== TEXT ==

Embracing Vulnerability: Mindfully Managing Dependency Risk Management
Jen Wong

Embracing Vulnerability: Mindfully Managing Dependency Risk Management

In the fast-paced world of software development, dependency management often feels like an afterthought. However, as I learned during my time at Disca, dependency risk is not just a seasonal concern but a daily operational issue that needs attention and thoughtfulness.

From Baby Dev to “Why Won’t This Merge?!”

When I first joined the engineering team, I saw dependencies as simple tools—little libraries that helped my code run smoothly. I would install them, import them, and then quickly move on to the next task. But more often than I expected, my pull request fails in Continuous Integration (CI) because of "vulnerabilities found.

It was fine an hour ago!

It turns out that something deep in my dependency tree got flagged. It wasn’t my fault, but it was now my problem. And at Disca, we don’t ship code with known vulnerabilities. Period.

Why Dependency Risk Is Real (and Constantly Changing)

Dependencies are awesome. They let us move quickly and build upon the work of others. However, they also mean that our codebase includes code from other people, their security habits, and sometimes, their mistakes.

Tiny Packages, Huge Consequences

Attackers have shifted their tactics, often targeting small utility packages that countless applications rely on.

===
== DATA SEGMENT ==

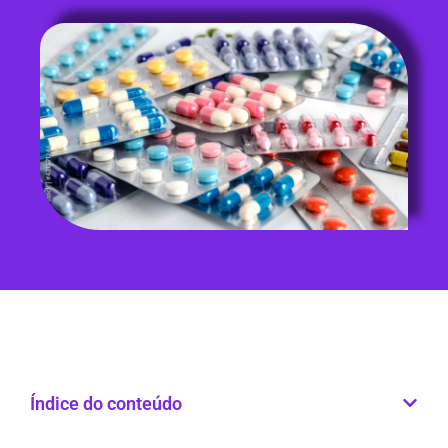
Índice do conteúdo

===

EXERCISE INSTRUCTIONS =
1. According to the dependency risk article, what kind of packages do attackers often target?
2. Reproduce the passage of the dependency risk article between "From Baby Dev" and "known vulnerabilities. Period.", inclusive, renaming "pull request" as "merge request".

ANSWERS TO THIS EXERCISE =
1. Small utility packages that countless applications rely on.

2.
From Baby Dev to “Why Won’t This Merge?!”

When I first joined the engineering team, I saw dependencies as simple tools—little libraries that helped my code run smoothly. I would install them, import them, and then quickly move on to the next task. But more often than I expected, my merge request fails in Continuous Integration (CI) because of "vulnerabilities found.

It was fine an hour ago!

It turns out that something deep in my dependency tree got flagged. It wasn’t my fault, but it was now my problem. And at Disca, we don’t ship code with known vulnerabilities. Period.